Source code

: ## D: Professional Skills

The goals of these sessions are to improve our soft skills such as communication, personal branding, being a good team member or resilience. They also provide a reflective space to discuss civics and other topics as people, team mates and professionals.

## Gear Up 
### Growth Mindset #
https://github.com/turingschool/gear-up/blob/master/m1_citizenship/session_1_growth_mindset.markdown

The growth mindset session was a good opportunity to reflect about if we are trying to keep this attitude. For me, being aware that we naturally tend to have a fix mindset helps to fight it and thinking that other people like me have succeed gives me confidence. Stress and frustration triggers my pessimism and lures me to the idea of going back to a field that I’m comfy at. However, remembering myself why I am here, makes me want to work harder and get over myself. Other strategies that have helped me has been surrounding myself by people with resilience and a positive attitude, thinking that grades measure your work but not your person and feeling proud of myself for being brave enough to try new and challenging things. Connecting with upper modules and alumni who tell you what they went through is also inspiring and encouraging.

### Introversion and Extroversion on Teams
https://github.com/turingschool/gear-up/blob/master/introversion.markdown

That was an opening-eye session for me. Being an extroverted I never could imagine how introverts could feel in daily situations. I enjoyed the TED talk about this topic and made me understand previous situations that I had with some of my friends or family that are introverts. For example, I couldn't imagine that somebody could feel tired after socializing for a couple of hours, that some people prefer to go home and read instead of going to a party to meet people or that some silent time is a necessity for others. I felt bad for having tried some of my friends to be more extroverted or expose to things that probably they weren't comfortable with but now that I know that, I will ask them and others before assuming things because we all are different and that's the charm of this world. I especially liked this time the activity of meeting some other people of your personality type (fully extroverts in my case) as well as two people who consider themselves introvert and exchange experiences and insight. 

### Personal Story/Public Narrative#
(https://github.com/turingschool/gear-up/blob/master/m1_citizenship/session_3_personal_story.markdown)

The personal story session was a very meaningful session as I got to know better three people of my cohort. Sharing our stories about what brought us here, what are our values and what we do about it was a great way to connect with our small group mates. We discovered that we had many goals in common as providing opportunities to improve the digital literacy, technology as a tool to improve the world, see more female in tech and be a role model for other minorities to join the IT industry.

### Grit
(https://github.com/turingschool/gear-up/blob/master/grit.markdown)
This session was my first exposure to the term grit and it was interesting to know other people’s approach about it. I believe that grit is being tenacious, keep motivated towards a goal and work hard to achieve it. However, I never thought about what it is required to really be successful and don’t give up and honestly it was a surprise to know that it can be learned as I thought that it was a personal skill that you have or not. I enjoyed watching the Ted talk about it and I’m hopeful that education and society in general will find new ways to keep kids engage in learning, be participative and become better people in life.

== == ==

— What is needed —
The records above must be transcribed line for line, exactly.

— Written answer —
Source code

: ## D: Professional Skills

The goals of these sessions are to improve our soft skills such as communication, personal branding, being a good team member or resilience. They also provide a reflective space to discuss civics and other topics as people, team mates and professionals.

## Gear Up 
### Growth Mindset #
https://github.com/turingschool/gear-up/blob/master/m1_citizenship/session_1_growth_mindset.markdown

The growth mindset session was a good opportunity to reflect about if we are trying to keep this attitude. For me, being aware that we naturally tend to have a fix mindset helps to fight it and thinking that other people like me have succeed gives me confidence. Stress and frustration triggers my pessimism and lures me to the idea of going back to a field that I’m comfy at. However, remembering myself why I am here, makes me want to work harder and get over myself. Other strategies that have helped me has been surrounding myself by people with resilience and a positive attitude, thinking that grades measure your work but not your person and feeling proud of myself for being brave enough to try new and challenging things. Connecting with upper modules and alumni who tell you what they went through is also inspiring and encouraging.

### Introversion and Extroversion on Teams
https://github.com/turingschool/gear-up/blob/master/introversion.markdown

That was an opening-eye session for me. Being an extroverted I never could imagine how introverts could feel in daily situations. I enjoyed the TED talk about this topic and made me understand previous situations that I had with some of my friends or family that are introverts. For example, I couldn't imagine that somebody could feel tired after socializing for a couple of hours, that some people prefer to go home and read instead of going to a party to meet people or that some silent time is a necessity for others. I felt bad for having tried some of my friends to be more extroverted or expose to things that probably they weren't comfortable with but now that I know that, I will ask them and others before assuming things because we all are different and that's the charm of this world. I especially liked this time the activity of meeting some other people of your personality type (fully extroverts in my case) as well as two people who consider themselves introvert and exchange experiences and insight. 

### Personal Story/Public Narrative#
(https://github.com/turingschool/gear-up/blob/master/m1_citizenship/session_3_personal_story.markdown)

The personal story session was a very meaningful session as I got to know better three people of my cohort. Sharing our stories about what brought us here, what are our values and what we do about it was a great way to connect with our small group mates. We discovered that we had many goals in common as providing opportunities to improve the digital literacy, technology as a tool to improve the world, see more female in tech and be a role model for other minorities to join the IT industry.

### Grit
(https://github.com/turingschool/gear-up/blob/master/grit.markdown)
This session was my first exposure to the term grit and it was interesting to know other people’s approach about it. I believe that grit is being tenacious, keep motivated towards a goal and work hard to achieve it. However, I never thought about what it is required to really be successful and don’t give up and honestly it was a surprise to know that it can be learned as I thought that it was a personal skill that you have or not. I enjoyed watching the Ted talk about it and I’m hopeful that education and society in general will find new ways to keep kids engage in learning, be participative and become better people in life.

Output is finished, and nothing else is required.